The training module is used to input the feature matrix of the frame sequence corresponding to various arousal degrees and the corresponding arousal degree labels into the neural network for training.
A voice wake-up degree acquisition device, characterized in that the device comprises:

an acquisition module, used to acquire the speech to be recognized;

A recognition module, used to input the voice to be recognized into a wake-up level recognition model, and output the wake-up level label of the to-be-recognized voice, where the wake-up level recognition model is the wake-up level according to any one of claims 1-10 Recognition model training method obtained.

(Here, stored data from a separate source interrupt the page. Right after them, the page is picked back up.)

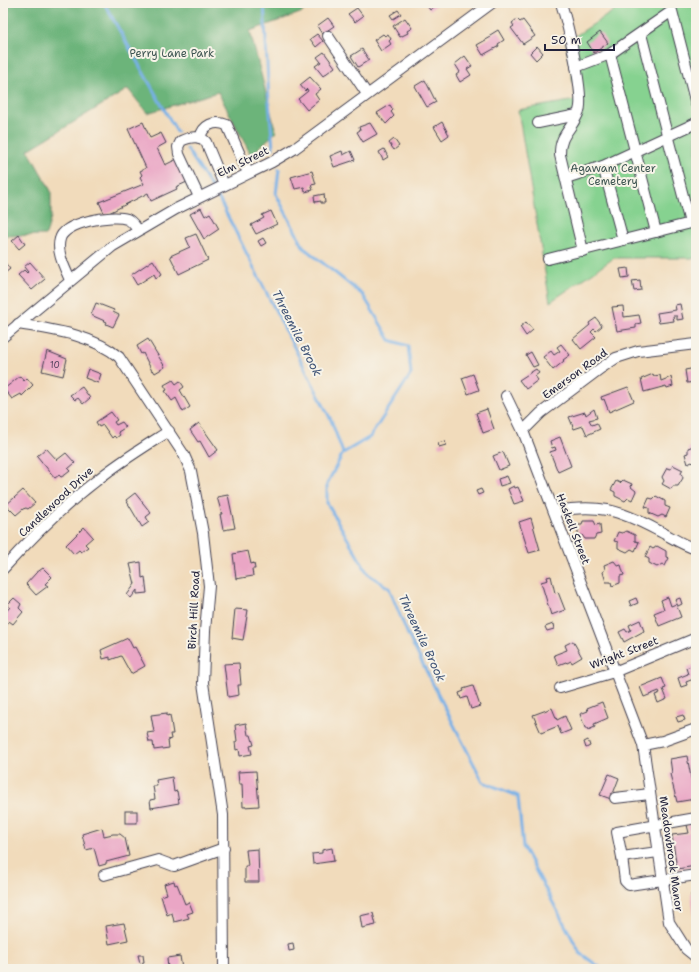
<svg xmlns="http://www.w3.org/2000/svg" width="699" height="972" viewBox="0 0 699 972" font-family="'Shantell Sans',sans-serif">
<style>
.green{fill:#86d290;stroke:#547a66}
.forest{fill:#6cb47a;stroke:#476b5a}
.lines{fill:none;stroke-linecap:round;stroke-linejoin:round}
.stream{stroke:#77b0e7;stroke-width:3}
.building{fill:#eaa6c5}
.minor-casing{stroke:#413e4e;stroke-width:12}
.minor{stroke:#fff;stroke-width:10}
.labels{text-anchor:middle;dominant-baseline:central;stroke-width:4;stroke-linejoin:round;paint-order:stroke}
.number-label{font-size:9px;fill:#54435e}
.park-label{font-size:11px;fill:#405754;stroke:#f7f3e8}
.street-label{font-size:11px;fill:#22223b;stroke:#f7f3e8}
.water-label{font-size:12px;font-style:italic;fill:#405477;stroke:#f7f3e8}
</style>
<rect width="100%" height="100%" fill="#f7f3e8"/>
<filter id="ink" filterUnits="userSpaceOnUse"><feTurbulence type="fractalNoise" baseFrequency=".025" numOctaves="2"/><feDisplacementMap in="SourceGraphic" scale="8" xChannelSelector="R" yChannelSelector="G"/><feConvolveMatrix kernelMatrix="1 2 1 2 8 2 1 2 1" color-interpolation-filters="sRGB"/></filter>
<filter id="wash" filterUnits="userSpaceOnUse"><feTurbulence type="fractalNoise" baseFrequency=".012" numOctaves="4" result="noise"/><feDisplacementMap in="SourceGraphic" scale="16" xChannelSelector="R" yChannelSelector="G"/><feGaussianBlur stdDeviation="0.9" result="paint"/><feColorMatrix in="noise" values="0 0 0 0 0 0 0 0 0 0 0 0 0 0 0 0 0 1.4 0 .05"/><feComposite in="paint" operator="in"/></filter>
<g filter="url(#wash)">
<rect width="100%" height="100%" fill="#f1dbbb"/>
<!-- green -->
<path class="green" d="M626,3h70v255h-82l-64,44 -32,-192 58,-10 -10,-58z"/>
<!-- forest -->
<path class="forest" d="M3,3h299l1,9 -53,19 26,101 -25,23 -33,-63 -71,21 -19,-24 -100,61 23,41v26l-5,18 -43,1z"/>
<g class="lines">
<!-- stream -->
<g class="stream">
<path d="M104,3l73,129"/>
<path d="M264,3l5,99 4,46"/>
<path d="M187,149l31,48 113,223 12,33 -16,31v19l41,71 21,14 19,47 75,147 35,14 5,51 57,106 22,16"/>
<path d="M279,169l-3,25 28,54 59,47 27,45 18,6 3,28 -41,63 -27,16"/>
</g>
</g>
<g id="blocks">
<!-- building -->
<g class="building">
<path d="M425,3h14l-9,7z"/>
<path d="M357,8l6,8 -8,6 -7,-8z"/>
<path d="M398,10l3,4 -8,5 -3,-4z"/>
<path d="M328,18l6,8 -12,8 -5,-8z"/>
<path d="M405,18l7,10 -5,3 1,2 -8,4 -7,-11z"/>
<path d="M517,19l3,3 3,-2 12,16 -12,8 -12,-16 3,-2 -2,-3z"/>
<path d="M498,30l6,10 -6,4 1,2 -16,9 -6,-10 14,-8 -1,-2z"/>
<path d="M600,32l8,11 -14,10 -7,-11z"/>
<path d="M317,34l6,7 -7,6 -6,-8z"/>
<path d="M383,34l2,2 3,-2 3,5 -2,2 2,3 -10,7 -7,-11z"/>
<path d="M537,46l6,7 -7,7 -6,-7z"/>
<path d="M362,49l7,11 -11,7 -7,-11z"/>
<path d="M324,52l11,15 -12,9 -8,-10 6,-4 -4,-5z"/>
<path d="M465,56l7,10 -5,3 4,6 -11,7 -4,-7 4,-3 -5,-8z"/>
<path d="M310,77l11,12 -6,5 4,6 -12,10 -9,-11 10,-8 -1,-2 -2,2 -5,-6z"/>
<path d="M425,80l11,22 -9,5 -12,-21z"/>
<path d="M390,105l3,5 -2,2 3,4 -8,8 -9,-11z"/>
<path d="M143,122l7,16 11,-5 5,10 -9,5 8,17 12,-6 10,23 -11,5 1,2 -26,12 -3,-8 -43,22 -6,-13 45,-18 -4,-7 2,-2 -2,-4 6,-3 -18,-39z"/>
<path d="M442,122l7,13 -7,5 -8,-13z"/>
<path d="M370,123l7,11 -14,8 -6,-10 3,-2 -1,-3z"/>
<path d="M394,139l5,7 -5,4 -5,-7z"/>
<path d="M384,149l4,8 -5,3 -4,-8z"/>
<path d="M342,151l1,4 8,-4 4,9 -21,7 -4,-11z"/>
<path d="M312,171l4,13 -5,1 2,5 -8,2 -1,-5 -9,2 -4,-12z"/>
<path d="M324,194l1,9h-4v-2l-6,1 -1,-6z"/>
<path d="M201,208l4,8 5,-3 9,16 -15,10 -14,-25z"/>
<path d="M271,211l6,13 -21,10 -5,-9 13,-7 -2,-3z"/>
<path d="M196,234l12,26 -29,14 -9,-18 20,-9 -4,-9z"/>
<path d="M19,235l6,9 -6,5 -7,-8z"/>
<path d="M263,238l3,5 -5,3 -3,-5z"/>
<path d="M3,260l7,9 -5,4 -2,-3z"/>
<path d="M153,260l9,14 -6,4 -2,-4 -17,11 -6,-10z"/>
<path d="M30,262l15,17 -13,11 -14,-15 6,-5 3,3 1,-1 -4,-5z"/>
<path d="M628,268l1,9 -7,1 -2,-9z"/>
<path d="M640,280l1,10 -7,1 -2,-10z"/>
<path d="M96,303l18,7 -1,2 6,3 -6,12 -7,-3 1,-2 -16,-7z"/>
<path d="M680,304l3,15 -6,1v-4h-4l1,5 -15,2 -2,-10 19,-3 -1,-5z"/>
<path d="M623,306l1,11 15,-2 2,8 -5,1v4l-19,3 -5,-24z"/>
<path d="M596,318l6,8 -6,5 -2,-2 -3,3 5,5 -15,12 -8,-10 17,-14 -1,-2z"/>
<path d="M526,322l7,8 -7,6 -6,-9z"/>
<path d="M148,339l17,28 -10,6 -2,-3 -1,1 -9,-18 -2,1 -4,-8z"/>
<path d="M561,344l9,11 -7,5 1,1 -11,9 -10,-13 8,-6 3,4 6,-4 -3,-4z"/>
<path d="M47,351l20,8 -4,17 -21,-5z"/>
<path d="M531,352l7,13 -5,2 -7,-12z"/>
<path d="M696,368v14l-9,1 -2,-13z"/>
<path d="M88,369l13,5 -3,9 -13,-5z"/>
<path d="M536,369l3,4 -4,3 3,4 -12,9 -7,-9z"/>
<path d="M473,374l6,16 -11,4 -6,-16z"/>
<path d="M653,374l1,2 6,-1 1,6 10,-4 2,9 -6,2 -1,-2 -22,6 -3,-13z"/>
<path d="M20,376l4,5 3,-3 6,7 -11,11 -1,-2 -9,5 -8,-10z"/>
<path d="M173,380l3,4 4,-3 4,6 -4,3 10,17 -7,5 -7,-14 -4,3 -7,-10 2,-1 -3,-5z"/>
<path d="M82,387l8,11 -7,6 -5,-6 -3,2 -5,-5z"/>
<path d="M628,387l6,14 -25,11 -5,-13 -2,1 -1,-3z"/>
<path d="M487,409l7,20 -11,4 -7,-20z"/>
<path d="M594,409l3,9 -8,2 3,5 5,-2 3,6 -13,6 -4,-9 -9,3 -5,-12 16,-5 1,3z"/>
<path d="M111,412l6,8 -3,2 2,3 6,-3 4,5 -8,5 2,3 -4,3 -2,-2 -2,2 -9,-13 -4,2 -3,-5z"/>
<path d="M199,423l19,27 -9,7 -9,-16 -2,1 -8,-12z"/>
<path d="M560,437l11,29 -13,6 -8,-20 6,-2 -1,-3 -3,1 -2,-7z"/>
<path d="M445,441l1,4 -7,2 -1,-4z"/>
<path d="M696,445v21l-4,-4 -4,2 -3,-10 3,-1v-5z"/>
<path d="M46,448l11,12 9,-7 9,10 -7,6 2,2 -5,4 -4,2 -2,-2 -4,3 -18,-22z"/>
<path d="M503,452l6,14 -10,4 -6,-14z"/>
<path d="M673,465l10,5 -2,3 2,5 -5,8h-5l-2,3 -9,-5 2,-3 -2,-4 5,-9 4,1z"/>
<path d="M507,476l3,7 -10,3 -2,-7z"/>
<path d="M623,480l9,4 -1,3 5,4 -4,9 -4,-2 -3,3 -10,-5v-4l-4,-2 5,-9 4,2z"/>
<path d="M514,486l1,2 3,-1 6,14 -10,3 -6,-15z"/>
<path d="M481,489l2,4 -5,2 -2,-4z"/>
<path d="M23,490l12,13 -7,6 -2,-1 -3,1 -7,6 -10,-10z"/>
<path d="M135,493l16,20 -5,4 3,5 -7,5 -16,-27z"/>
<path d="M228,495l7,33 -12,2 -3,-16h2l-5,-17z"/>
<path d="M656,496l9,5v5l5,2 -4,9 -4,-2 -4,2 -9,-4v-5l-4,-1 4,-9 4,1z"/>
<path d="M531,518l9,32 -11,3 -10,-31z"/>
<path d="M583,521h11l2,4 4,-1 1,10 -5,1 -2,4h-9l-3,-4h-4v-10h4z"/>
<path d="M84,527l9,10 -8,7 3,3 -7,5 -2,-2 -5,4 -8,-9z"/>
<path d="M626,531l9,4v6l4,1 -4,9 -4,-2 -4,3 -9,-4v-6l-4,-1 4,-9 4,1z"/>
<path d="M657,546l9,5v6l3,1 -4,8 -3,-2 -5,3 -8,-4v-4l-4,-2 5,-10 3,2z"/>
<path d="M248,551l3,13 3,-1 1,6h-3l1,7 -17,3 -3,-25z"/>
<path d="M614,561l4,5 3,-1 3,10 -4,1v7l-8,3 -1,-4h-5l-3,-10 2,-3 -1,-4z"/>
<path d="M141,562l1,16 3,-1 2,16 -10,1v-4l-6,8 -4,-3 8,-11 -5,-20z"/>
<path d="M43,568l9,9 -7,7 3,2 -12,9 -10,-11 10,-11z"/>
<path d="M551,576l4,17 3,-1 7,18 -14,5 -10,-33 7,-2 -1,-3z"/>
<path d="M668,597l3,9 5,-2 5,13 -22,9 -5,-13 10,-4 -3,-9z"/>
<path d="M14,598l7,6 -2,4 4,4 -10,12 -4,-3 -5,6 -1,-12 7,-8 -3,-2z"/>
<path d="M636,598l2,5 -7,3 -2,-5z"/>
<path d="M680,598l2,6 -4,2 -3,-6z"/>
<path d="M235,609l13,1 -5,30 -11,-2z"/>
<path d="M640,620l4,11 -20,11 -5,-10 6,-3 2,3 4,-2 -2,-5z"/>
<path d="M553,624l1,5 -7,2 -2,-4z"/>
<path d="M128,638l5,10 2,-1 10,19 -14,8 -10,-18 -11,4v-3l-7,2 -2,-9z"/>
<path d="M573,641l9,16 -10,6 -1,-2 -4,2 -1,-1 -8,3 -4,-10 13,-5 -2,-5z"/>
<path d="M239,663l2,22h-3l1,10 -11,2 -4,-33z"/>
<path d="M696,664v14l-10,4 1,3 -6,2 -3,-9 10,-4 -2,-6z"/>
<path d="M662,678l4,10 -3,1 4,10 -9,4 -3,-8 5,-2 -1,-2 -15,6 -4,-10z"/>
<path d="M473,686l7,20 -9,3 -4,-12 -6,2 -2,-6 5,-2 -1,-2z"/>
<path d="M602,702l6,16 -14,6 1,3 -7,3 -1,-2h-2l-5,-14 8,-3 -1,-3z"/>
<path d="M552,708l5,12 8,-4 6,14 -10,4 -3,-8 -17,7 -8,-18z"/>
<path d="M167,713v3l3,-1 3,19h-3l1,5 -3,1 1,8 -15,2 -1,-8h-4l-2,-9 7,-1 -3,-17z"/>
<path d="M683,715l2,5 -7,2 -2,-5z"/>
<path d="M246,723l2,12h3l3,10 -4,1 2,8 -12,2 -1,-7 -3,1 -1,-8 2,-1 -2,-16z"/>
<path d="M588,740l2,6 -4,2 -2,-6z"/>
<path d="M687,756l8,43 -18,3 -7,-28 2,-1 -2,-14z"/>
<path d="M256,771l3,35 -16,1 -1,-23h-3l-1,-12z"/>
<path d="M609,774l10,4 -8,21 -11,-4z"/>
<path d="M172,777l2,15 3,-1 2,12 -28,5 -1,-8 5,-1 -2,-13h4l-1,-6z"/>
<rect x="125" y="811" width="12" height="12"/>
<path d="M696,823v43l-19,3 -5,-34 17,-2 -2,-8z"/>
<path d="M102,828l2,8 9,-2h7l5,4 4,18 -23,6v2l-7,2 -5,-18 -8,2 -4,-16z"/>
<path d="M332,848l2,13 -21,3 -1,-10 10,-1v-3z"/>
<path d="M258,849l1,33h-14v-16h3l-2,-16z"/>
<path d="M174,881l1,4 2,-1 8,20 4,-2 4,10 -6,2 2,4 -15,4 -2,-9 -5,2 -6,-19 6,-2 -3,-10z"/>
<path d="M696,893v30h-1l-4,-29z"/>
<path d="M373,913l3,12 -14,3 -2,-12z"/>
<path d="M124,923l4,17 -19,4 -3,-18z"/>
<path d="M293,943l1,7 -5,1 -1,-7z"/>
<path d="M138,955h5l1,7 -4,1z"/>
<path d="M180,956l2,13h-14l-1,-11z"/>
</g>
</g>
</g>
<g filter="url(#ink)">
<use href="#blocks" fill-opacity="0" stroke="#413e4e" stroke-width="1"/>
<g class="lines">
<defs>
<g id="minor">
<path d="M561,3c6,19 24,92 18,108 -6,18 -20,23 -19,44l23,96"/>
<path d="M641,34l49,189"/>
<path d="M328,36l39,58"/>
<path d="M610,54l46,178"/>
<path d="M576,67l34,-13 62,-43 24,93"/>
<path d="M538,123l39,-8"/>
<path d="M200,138c3,-13 14,-18 27,-13l21,48"/>
<path d="M603,166l20,74"/>
<path d="M566,178l37,-12 93,-43"/>
<path d="M199,197l-20,-43 -1,-7 3,-6c9,-4 19,-6 25,1l18,43"/>
<path d="M548,259l147,-37"/>
<path d="M70,280c-5,-12 -14,-28 -10,-41 4,-17 52,-25 67,-20 5,2 8,7 11,11"/>
<path d="M18,324c35,6 73,10 101,33l65,98 7,16 12,62 6,53 -4,45 -2,52 20,132 1,154"/>
<path d="M3,337l110,-91 63,-37 96,-47 22,-13 198,-146"/>
<path d="M506,396l17,35 120,314 26,177 17,27 10,8"/>
<path d="M523,431l18,-18 60,-45 15,-10 22,-7 58,-7"/>
<path d="M554,511c44,-7 64,-2 103,19 13,6 25,15 39,19"/>
<path d="M3,569c28,-31 59,-62 93,-88 23,-19 48,-34 73,-50"/>
<path d="M560,688l54,-16 82,-34"/>
<path d="M643,745l20,-4 33,-12"/>
<path d="M615,798l35,-4"/>
<path d="M658,852l-36,5 -5,-25 79,-14"/>
<path d="M622,857l3,24 4,4 67,-10"/>
<path d="M104,875l54,-15 16,6 50,-18"/>
</g>
</defs>
<!-- minor casing -->
<use href="#minor" class="minor-casing"/>
<!-- minor -->
<use href="#minor" class="minor"/>
</g>
</g>
<g class="labels">
<!-- number labels -->
<g class="number-label">
<text x="55" y="365">10</text>
</g>
<!-- park labels -->
<g class="park-label">
<text x="172" y="53">Perry Lane Park</text>
<text x="613" y="168">Agawam Center<tspan x="613" dy="13">Cemetery</tspan></text>
</g>
<!-- street labels -->
<g class="street-label">
<text transform="translate(243 162) rotate(-26)">Elm Street</text>
<text transform="translate(575 374) rotate(-36)">Emerson Road</text>
<text transform="translate(56 502) rotate(-43)">Candlewood Drive</text>
<text transform="translate(573 529) rotate(69)">Haskell Street</text>
<text transform="translate(194 610) rotate(-87)">Birch Hill Road</text>
<text transform="translate(624 653) rotate(-21)">Wright Street</text>
<text transform="translate(671 854) rotate(82)">Meadowbrook Manor</text>
</g>
<!-- water labels -->
<g class="water-label">
<text transform="translate(297 333) rotate(63)">Threemile Brook</text>
<text transform="translate(422 638) rotate(65)">Threemile Brook</text>
</g>
</g>
<!-- margin -->
<rect width="699" height="972" fill="none" stroke="#f7f3e8" stroke-width="16"/>
<!-- scale -->
<path d="M545 44v6h69v-6" fill="none" stroke="#22223b" stroke-width="2"/>
<text x="551" y="44" font-size="12" fill="#22223b" stroke="#f7f3e8" stroke-width="3" paint-order="stroke">50 m</text>
</svg>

A computer device, characterized by comprising a memory and a processor, wherein the memory is used to store a computer program, and the computer program executes the wake-up degree according to any one of claims 1 to 10 when the processor runs The recognition model training method, or the voice arousal degree acquisition method according to claim 11 .
A computer-readable storage medium, characterized in that it stores a computer program, and when the computer program runs on a processor, the computer program executes the method for training an arousal degree recognition model according to any one of claims 1 to 10, or the right The method for acquiring the voice arousal degree according to requirement 11 is required.